Por Nicolás Ferrera
En vísperas a la renovación del cargo en el Senado.
El Senador Nacional de 67 años enfrentó este año varios momentos conflictivos que hicieron tambalear su imagen. Sin embargo los medios salvaron al “lole” del ridículo y el fracaso.
El ex corredor de Fórmula uno es de esas personas que no aparecen con rigurosidad en los grandes medios de comunicación, y sólo lo hace en situaciones muy puntuales. Con su tono tranquilo, su estampa inalterable y vistiendo de traje y corbata, el senador nacional por Santa Fe Federal ha protagonizado en la primera parte del año diversos hechos que lo han tenido como participe activo de los medios de comunicación masivos. Antes de las elecciones legislativas del 28 de junio, el “Lole” respaldó el pedido que la Mesa de Enlace hacia al Gobierno Nacional, donde el conflicto por las retenciones estalló el año pasado pero para algunos se convirtió en el caballito de batalla de cualquier discusión o debate sobre el futuro de la producción del país. A partir de aquí, Carlos Reutemann y los jerarcas del campo argentino se unieron bajo la bandera del partido político denominado “Santa Fe Federal”, que venció al Frente Progresista Cívico y Social por apenas dos puntos, y que tiene como horizonte defender los intereses de un sector déspota y oligárquico.

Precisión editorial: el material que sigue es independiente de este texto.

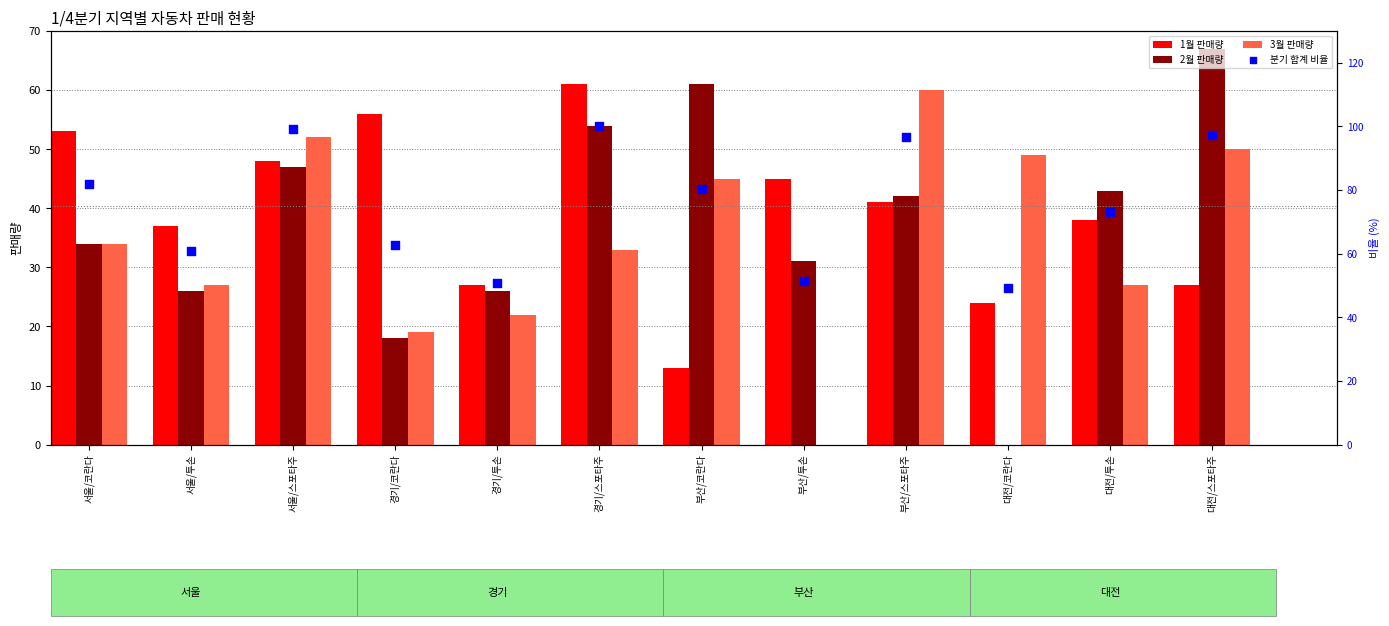

What are all the series names shown in the legend?

1월 판매량, 2월 판매량, 3월 판매량, 분기 합계 비율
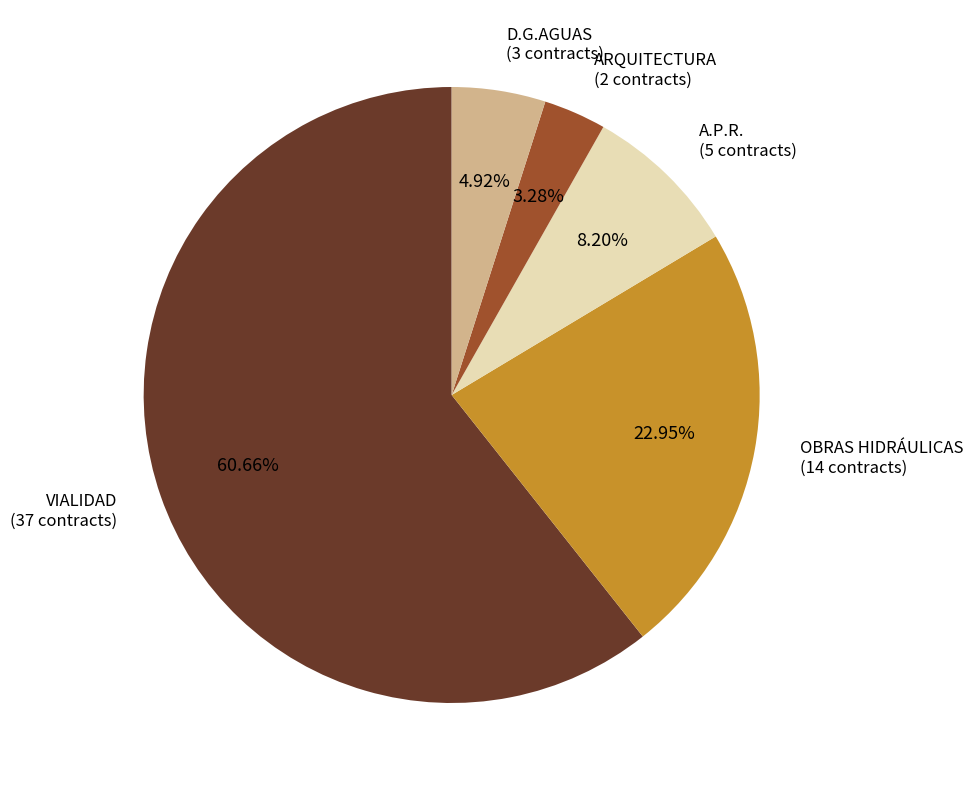

True or false: D.G.AGUAS accounts for 5% of the total.

True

Una vez resuelto el tema de las elecciones que depositaron al ex corredor de Fórmula Uno nuevamente en la Cámara de Senadores, lo que parecía ser un trámite en su embestida contra los Kirchner a través de la articulación “medios de comunicación-campo-oposición” y con gran parte de la sociedad a su favor, el ex gobernador santafesino sufrió duros embates que lo hicieron exasperarse y actuar de manera sanguínea y desubicada, acciones que jamas se hubiesen esperado de su impecable imagen (cuidada y retroalimentada por los medios). La caída de Reutemann se produce cuando su compañera de banca durante seis años, Roxana Latorre, votó positivo en la sesión que ponía a consideración del Senado la prorroga por un año de las facultades delegadas, permitiendo de esta manera la posibilidad de mantener las retenciones al campo, y dando un puñal por la espalda a su compañero sojero. En aquella oportunidad, el senador aseguró con mucha bronca que “hace un año y medio venimos, en una batalla campal, defendiendo los intereses de Santa Fe después del conflicto del campo y la verdad que no le encuentro ninguna explicación razonable”, en clara alución a la decisión de Roxana Latorre. Desde entonces, se ha construido en los grandes medios la idea de la expulsión de la ex profesora de la Escuela Gurruchaga del bloque compartido con Reutemann, y para colmo de males, la mujer de 57 años declaró que la Sociedad Rural y Eduardo Buzzi (Federación Agraria) eran golpistas, tal como lo había manifestado tiempo atrás Nestor Kirchner, otro enemigo reconocido del “lole”. El dilema del Senador por Santa Fe Federal deberá encontrar una solución antes de jurar el 10 de diciembre cuando se renueve la Cámara de Senadores, pero va a encontrarse con la difícil tarea de armar nuevas alianzas, ya que ha perdido su compañera fiel y apostará, sin lugar a dudas, a la ayuda de la corporación mediática y la Mesa de Enlace.